American Craft Pioneers
In the early nineteenth century it became increasingly popular for rural Americans of modest means to take the decoration of their homes and furniture into their own hands. The artist Rufus Porter was an early proponent of the American craft movement, who believed that the arts needed to be accessible to, and appreciated by, the nation as a whole. In 1825 he published A Select Collection of Valuable and Curious Arts, and Interesting Experiments Which are Well Explained, and Warranted Genuine, and May be Prepared, Safely and at Little Expense, which is a book of instructions for various domestic decorative arts, including wall, floor, and furniture painting. By the end of the nineteenth century, the preindustrial craft trades had almost totally disappeared. Industrial expansion and westward movement had largely severed American culture from early Colonial American and Native American craft roots. Against this backdrop, Louis Comfort Tiffany was a pioneer of the American craft movement, arguing for the placement of well-designed and crafted objects in the American home. Tiffany's elegant stained glass creations were influenced by the values of William Morris and became America's leading embodiment of art nouveau.
Gustav Stickley, the cabinetmaker was an early leader in the development of Studio Furniture and the American craft movement. Stickley's designs were distinguished by their simplicity and by their harmony between interior decorative art and architecture. Stickley's magazine, "The Craftsman," was a forum for this movement from 1901 through 1916. Originally focused on expounding ideas from the England's Arts and Crafts Movement, "The Craftsman" increasingly developed American craft concepts over the years of its publication. Stickley's ideas later had significant influence on Frank Lloyd Wright and future generations of American craftsmen, artists and architects.
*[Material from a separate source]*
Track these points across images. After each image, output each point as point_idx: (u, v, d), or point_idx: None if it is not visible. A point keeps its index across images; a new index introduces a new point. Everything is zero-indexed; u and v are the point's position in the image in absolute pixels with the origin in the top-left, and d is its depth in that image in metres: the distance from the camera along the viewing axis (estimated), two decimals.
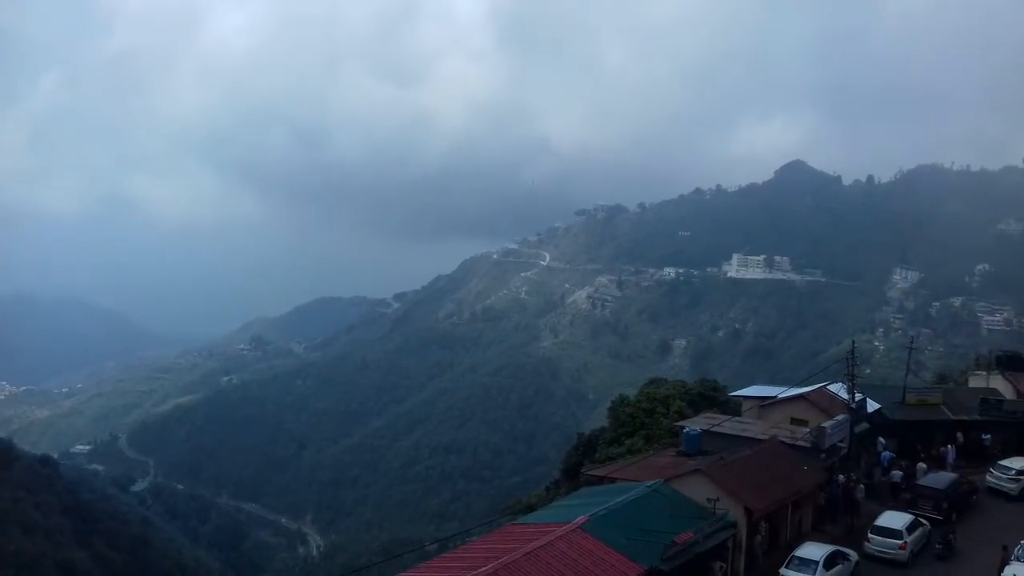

The Roycroft movement was an American adaptation of the British arts and crafts movement founded by Elbert Hubbard and his wife Bertha Crawford Hubbard in the small-town of East Aurora, New York in 1895. Its primary focus was on writing and publishing ornate books, but it also made furniture and metal products. Roycroft was organized as a living/working artisans' community along the lines of a Medieval European guild.